In so many ways, Hislop is one of the most reliable, delightful and watchable presenters on TV. But there’s no getting round it, his new series Ian Hislop’s Age of the Do-Gooders (BBC2, Monday) is about as much fun as three whole hours with a man and his model train set when you thought you were only popping in for a quick glance, not for a long treatise on rail gauges and how he goes about creating the tree effects on his diorama.

Hislop seems instinctively to sense that his hobby-horse has been somewhat overindulged by the BBC — ‘Tell you what, Ian. Promise you won’t leave Have I Got News For You and we’ll let you make your three-parter on — sorry, mate, excuse the yawn, up late last night, nothing to do with your really great idea — Victorian social reformers. Can’t say fairer than that now, can we?’— and compensates by mugging and grinning like a PG Tips chimp to show us all, it’s OK, he doesn’t take these worthy social reformers too seriously either.

Except, of course, he does. Hislop’s thesis is that the Victorians’ greatest legacy was to lay the foundations for all those extensive social-welfare programmes — everything from animal and children’s rights to healthcare — which we now have quite properly institutionalised within various branches of government.

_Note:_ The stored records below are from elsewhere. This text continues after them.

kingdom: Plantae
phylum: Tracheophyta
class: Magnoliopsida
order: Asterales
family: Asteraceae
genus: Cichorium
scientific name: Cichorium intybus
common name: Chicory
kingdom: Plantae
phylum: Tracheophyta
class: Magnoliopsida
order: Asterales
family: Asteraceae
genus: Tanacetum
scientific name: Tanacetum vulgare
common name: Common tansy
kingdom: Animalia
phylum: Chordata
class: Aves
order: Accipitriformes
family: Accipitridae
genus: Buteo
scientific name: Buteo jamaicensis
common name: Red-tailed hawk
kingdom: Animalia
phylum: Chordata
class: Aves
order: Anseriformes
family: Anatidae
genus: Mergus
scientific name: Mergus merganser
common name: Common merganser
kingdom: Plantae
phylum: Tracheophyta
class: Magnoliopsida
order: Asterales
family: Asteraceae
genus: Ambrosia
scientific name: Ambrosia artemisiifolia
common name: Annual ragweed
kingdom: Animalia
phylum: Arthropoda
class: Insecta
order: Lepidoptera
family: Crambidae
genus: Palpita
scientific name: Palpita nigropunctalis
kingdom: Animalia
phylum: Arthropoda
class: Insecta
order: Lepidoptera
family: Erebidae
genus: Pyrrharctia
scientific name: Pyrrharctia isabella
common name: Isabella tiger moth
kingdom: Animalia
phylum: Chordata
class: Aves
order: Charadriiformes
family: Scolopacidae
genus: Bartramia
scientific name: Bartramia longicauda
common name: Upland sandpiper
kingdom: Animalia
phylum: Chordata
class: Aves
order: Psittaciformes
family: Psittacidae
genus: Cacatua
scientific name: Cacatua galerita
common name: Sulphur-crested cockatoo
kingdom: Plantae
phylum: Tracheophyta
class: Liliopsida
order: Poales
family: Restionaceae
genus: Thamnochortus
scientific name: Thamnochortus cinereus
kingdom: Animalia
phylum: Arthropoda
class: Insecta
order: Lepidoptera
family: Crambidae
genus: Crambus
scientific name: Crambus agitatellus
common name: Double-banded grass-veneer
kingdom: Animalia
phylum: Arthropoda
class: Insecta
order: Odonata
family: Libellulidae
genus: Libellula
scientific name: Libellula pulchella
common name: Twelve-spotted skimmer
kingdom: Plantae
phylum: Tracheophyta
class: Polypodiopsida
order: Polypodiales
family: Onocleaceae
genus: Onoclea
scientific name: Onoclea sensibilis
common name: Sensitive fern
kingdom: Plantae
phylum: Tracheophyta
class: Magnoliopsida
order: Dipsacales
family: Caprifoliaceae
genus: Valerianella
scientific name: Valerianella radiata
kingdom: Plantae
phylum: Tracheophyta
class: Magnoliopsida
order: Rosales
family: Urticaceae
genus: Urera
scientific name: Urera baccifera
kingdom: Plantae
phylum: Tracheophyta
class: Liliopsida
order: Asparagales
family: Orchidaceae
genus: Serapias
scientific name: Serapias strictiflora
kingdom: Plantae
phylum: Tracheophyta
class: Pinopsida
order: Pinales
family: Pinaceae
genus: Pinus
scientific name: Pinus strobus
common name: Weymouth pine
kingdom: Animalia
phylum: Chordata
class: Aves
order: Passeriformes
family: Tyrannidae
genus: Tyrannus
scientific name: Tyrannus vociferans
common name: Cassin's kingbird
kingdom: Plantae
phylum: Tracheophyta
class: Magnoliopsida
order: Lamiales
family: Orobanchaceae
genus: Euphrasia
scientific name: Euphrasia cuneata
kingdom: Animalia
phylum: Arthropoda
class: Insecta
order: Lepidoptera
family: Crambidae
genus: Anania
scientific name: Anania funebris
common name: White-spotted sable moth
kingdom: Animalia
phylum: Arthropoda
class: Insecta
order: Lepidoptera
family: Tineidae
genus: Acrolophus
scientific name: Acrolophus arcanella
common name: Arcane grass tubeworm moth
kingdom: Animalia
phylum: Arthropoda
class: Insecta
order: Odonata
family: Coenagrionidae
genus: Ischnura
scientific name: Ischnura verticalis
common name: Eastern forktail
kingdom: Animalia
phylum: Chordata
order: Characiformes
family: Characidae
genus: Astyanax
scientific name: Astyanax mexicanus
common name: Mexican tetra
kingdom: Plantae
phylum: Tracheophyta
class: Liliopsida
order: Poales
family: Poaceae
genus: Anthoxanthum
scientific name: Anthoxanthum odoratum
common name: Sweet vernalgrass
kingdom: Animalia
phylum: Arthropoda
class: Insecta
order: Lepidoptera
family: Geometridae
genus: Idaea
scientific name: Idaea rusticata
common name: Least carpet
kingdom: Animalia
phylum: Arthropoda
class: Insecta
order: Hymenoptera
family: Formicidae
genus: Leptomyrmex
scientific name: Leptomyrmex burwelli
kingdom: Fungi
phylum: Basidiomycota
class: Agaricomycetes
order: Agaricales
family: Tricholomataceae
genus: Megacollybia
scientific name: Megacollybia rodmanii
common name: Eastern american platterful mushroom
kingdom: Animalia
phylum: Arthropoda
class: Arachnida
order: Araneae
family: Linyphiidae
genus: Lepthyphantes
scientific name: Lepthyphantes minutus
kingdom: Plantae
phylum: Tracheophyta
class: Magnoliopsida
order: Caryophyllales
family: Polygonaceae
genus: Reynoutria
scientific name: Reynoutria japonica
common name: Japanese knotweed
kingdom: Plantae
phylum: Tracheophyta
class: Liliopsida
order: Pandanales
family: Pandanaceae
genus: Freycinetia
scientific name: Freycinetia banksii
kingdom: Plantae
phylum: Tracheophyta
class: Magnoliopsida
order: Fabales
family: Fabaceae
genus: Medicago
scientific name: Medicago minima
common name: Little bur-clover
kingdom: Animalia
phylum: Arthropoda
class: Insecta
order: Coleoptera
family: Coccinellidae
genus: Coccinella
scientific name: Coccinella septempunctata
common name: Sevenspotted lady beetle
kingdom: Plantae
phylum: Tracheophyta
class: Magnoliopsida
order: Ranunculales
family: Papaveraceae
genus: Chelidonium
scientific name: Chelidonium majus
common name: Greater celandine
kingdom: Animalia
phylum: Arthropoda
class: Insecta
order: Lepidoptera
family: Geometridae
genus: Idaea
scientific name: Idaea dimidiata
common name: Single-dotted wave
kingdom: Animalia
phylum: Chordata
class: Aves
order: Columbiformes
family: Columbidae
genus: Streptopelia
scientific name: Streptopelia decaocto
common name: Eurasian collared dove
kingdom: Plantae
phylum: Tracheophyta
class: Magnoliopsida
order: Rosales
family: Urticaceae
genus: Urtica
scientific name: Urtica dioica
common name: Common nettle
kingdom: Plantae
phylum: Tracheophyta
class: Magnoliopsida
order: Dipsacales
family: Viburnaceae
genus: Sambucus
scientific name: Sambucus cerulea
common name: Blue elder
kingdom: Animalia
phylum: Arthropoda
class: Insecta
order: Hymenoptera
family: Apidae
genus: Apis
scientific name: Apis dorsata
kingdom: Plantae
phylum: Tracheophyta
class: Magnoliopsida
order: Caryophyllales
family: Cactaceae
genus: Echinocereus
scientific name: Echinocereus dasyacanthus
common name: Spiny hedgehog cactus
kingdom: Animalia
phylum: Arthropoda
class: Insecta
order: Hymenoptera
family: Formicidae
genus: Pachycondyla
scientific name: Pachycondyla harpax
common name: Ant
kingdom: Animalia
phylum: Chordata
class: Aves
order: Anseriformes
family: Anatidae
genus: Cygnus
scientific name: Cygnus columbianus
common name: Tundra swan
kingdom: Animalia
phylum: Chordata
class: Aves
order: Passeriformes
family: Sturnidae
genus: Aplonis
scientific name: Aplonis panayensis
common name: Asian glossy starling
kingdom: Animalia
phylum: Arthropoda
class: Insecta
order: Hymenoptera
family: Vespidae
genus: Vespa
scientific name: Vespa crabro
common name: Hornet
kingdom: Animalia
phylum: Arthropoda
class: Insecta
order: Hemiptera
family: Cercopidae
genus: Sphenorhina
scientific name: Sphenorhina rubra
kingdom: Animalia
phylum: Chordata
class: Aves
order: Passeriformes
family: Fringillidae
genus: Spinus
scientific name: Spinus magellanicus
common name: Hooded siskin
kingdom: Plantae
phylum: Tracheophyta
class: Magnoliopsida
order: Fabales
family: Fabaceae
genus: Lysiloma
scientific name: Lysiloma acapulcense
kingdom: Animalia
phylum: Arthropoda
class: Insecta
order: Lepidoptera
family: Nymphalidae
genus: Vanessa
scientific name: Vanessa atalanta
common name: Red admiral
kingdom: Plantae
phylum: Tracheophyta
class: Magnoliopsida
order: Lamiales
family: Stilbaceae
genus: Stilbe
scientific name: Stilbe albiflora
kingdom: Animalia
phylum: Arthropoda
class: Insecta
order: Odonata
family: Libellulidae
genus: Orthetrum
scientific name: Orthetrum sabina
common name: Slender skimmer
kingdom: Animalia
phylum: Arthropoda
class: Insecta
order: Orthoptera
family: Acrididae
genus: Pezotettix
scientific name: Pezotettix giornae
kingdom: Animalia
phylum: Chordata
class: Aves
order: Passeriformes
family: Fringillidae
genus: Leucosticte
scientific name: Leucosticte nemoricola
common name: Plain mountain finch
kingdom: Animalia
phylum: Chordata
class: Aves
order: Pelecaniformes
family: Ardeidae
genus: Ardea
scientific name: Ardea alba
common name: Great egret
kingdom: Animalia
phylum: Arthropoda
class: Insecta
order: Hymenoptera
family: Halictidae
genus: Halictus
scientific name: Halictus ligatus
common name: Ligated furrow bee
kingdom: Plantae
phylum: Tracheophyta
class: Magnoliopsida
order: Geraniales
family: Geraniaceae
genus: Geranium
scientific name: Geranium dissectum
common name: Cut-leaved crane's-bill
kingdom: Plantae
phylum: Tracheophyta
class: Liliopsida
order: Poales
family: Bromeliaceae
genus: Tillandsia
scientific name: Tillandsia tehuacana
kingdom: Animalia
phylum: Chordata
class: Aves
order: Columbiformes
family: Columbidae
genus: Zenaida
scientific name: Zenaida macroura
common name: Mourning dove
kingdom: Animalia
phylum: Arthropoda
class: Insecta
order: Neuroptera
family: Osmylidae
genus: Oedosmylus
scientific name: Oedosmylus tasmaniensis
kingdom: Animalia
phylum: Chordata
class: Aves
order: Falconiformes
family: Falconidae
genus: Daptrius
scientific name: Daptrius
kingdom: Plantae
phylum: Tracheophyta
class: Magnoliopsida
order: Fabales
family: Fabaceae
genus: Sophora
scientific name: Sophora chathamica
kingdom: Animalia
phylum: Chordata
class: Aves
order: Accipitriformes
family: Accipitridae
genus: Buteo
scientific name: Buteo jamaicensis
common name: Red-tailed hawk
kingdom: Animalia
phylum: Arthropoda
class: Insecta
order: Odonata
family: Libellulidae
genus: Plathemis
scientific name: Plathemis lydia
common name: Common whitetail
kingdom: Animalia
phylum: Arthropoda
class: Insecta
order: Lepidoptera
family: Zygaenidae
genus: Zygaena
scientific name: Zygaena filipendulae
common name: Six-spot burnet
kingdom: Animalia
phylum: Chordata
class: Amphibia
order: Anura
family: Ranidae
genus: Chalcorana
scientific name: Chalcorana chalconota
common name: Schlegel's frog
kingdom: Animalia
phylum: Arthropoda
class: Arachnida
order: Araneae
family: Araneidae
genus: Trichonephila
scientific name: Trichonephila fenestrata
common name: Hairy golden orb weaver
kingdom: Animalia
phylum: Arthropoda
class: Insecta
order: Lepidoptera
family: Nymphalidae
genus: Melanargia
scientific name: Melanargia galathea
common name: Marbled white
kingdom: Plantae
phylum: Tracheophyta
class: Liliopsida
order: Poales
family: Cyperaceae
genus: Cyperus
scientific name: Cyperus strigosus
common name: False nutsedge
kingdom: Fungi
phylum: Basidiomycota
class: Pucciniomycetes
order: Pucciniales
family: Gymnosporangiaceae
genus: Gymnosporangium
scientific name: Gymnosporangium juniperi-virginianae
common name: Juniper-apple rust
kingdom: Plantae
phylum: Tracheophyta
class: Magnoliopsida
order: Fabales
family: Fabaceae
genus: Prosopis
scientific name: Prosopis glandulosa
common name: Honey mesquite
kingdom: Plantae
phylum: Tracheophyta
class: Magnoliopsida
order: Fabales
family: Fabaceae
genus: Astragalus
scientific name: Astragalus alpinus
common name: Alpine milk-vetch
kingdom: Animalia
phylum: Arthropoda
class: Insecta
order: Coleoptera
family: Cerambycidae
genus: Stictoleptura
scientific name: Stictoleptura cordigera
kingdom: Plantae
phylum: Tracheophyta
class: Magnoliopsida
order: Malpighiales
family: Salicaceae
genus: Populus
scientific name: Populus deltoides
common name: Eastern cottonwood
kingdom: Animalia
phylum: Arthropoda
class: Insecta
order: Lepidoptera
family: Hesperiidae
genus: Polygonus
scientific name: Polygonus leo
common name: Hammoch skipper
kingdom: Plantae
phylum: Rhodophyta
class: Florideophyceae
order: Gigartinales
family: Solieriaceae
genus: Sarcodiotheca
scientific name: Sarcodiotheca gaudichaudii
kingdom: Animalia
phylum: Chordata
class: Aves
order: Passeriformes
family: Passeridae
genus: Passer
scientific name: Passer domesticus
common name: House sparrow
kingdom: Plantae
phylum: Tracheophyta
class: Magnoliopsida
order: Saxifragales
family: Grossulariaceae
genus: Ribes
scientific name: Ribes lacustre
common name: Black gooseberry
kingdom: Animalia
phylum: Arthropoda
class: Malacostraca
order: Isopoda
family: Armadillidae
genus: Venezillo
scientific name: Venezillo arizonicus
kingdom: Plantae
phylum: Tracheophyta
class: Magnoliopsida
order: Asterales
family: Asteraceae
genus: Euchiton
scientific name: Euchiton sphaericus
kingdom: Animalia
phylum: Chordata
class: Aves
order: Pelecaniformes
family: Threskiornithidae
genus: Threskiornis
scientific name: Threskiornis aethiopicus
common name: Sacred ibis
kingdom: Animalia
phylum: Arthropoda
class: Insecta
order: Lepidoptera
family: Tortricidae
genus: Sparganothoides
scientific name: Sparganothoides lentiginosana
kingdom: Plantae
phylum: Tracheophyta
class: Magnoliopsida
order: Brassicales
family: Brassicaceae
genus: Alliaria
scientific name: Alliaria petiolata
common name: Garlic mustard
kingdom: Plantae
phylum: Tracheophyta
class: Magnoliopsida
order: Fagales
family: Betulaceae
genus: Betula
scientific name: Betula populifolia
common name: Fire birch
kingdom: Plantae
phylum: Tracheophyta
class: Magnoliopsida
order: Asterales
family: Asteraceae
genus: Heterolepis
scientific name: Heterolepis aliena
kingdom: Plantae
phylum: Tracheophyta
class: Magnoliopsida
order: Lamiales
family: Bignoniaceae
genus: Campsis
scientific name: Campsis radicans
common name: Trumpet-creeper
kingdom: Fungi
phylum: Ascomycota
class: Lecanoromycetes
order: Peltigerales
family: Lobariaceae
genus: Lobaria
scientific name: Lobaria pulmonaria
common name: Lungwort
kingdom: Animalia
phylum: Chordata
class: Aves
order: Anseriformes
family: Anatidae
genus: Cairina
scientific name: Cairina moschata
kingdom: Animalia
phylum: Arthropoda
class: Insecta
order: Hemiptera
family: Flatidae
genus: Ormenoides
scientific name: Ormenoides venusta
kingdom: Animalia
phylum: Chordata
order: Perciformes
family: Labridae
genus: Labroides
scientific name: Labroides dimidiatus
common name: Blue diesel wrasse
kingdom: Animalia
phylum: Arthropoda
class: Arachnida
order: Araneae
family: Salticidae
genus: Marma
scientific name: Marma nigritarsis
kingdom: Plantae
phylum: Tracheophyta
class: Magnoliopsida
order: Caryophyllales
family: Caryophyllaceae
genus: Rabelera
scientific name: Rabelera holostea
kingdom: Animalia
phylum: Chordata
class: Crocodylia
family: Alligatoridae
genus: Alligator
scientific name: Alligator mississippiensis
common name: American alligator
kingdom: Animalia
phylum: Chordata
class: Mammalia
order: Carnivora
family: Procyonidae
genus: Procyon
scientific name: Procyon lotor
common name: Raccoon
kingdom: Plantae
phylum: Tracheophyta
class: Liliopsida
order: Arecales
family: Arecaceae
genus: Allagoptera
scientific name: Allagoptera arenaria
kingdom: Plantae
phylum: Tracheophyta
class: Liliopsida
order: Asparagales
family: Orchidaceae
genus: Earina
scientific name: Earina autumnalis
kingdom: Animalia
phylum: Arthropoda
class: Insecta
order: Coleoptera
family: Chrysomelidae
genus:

But he has got completely the wrong end of the stick. Wilberforce, Doctor Barnardo, Lord Shaftesbury and all the other Do Gooders Hislop celebrates were not weird aberrations who sprang up in defiant opposition to the era to rescue it from its own selfishness and licentiousness. Rather, they are proof that in such happy times when government does not see it as its job to micromanage every last detail of social injustice, free citizens will rise to the occasion and do a much better job for a fraction of the cost.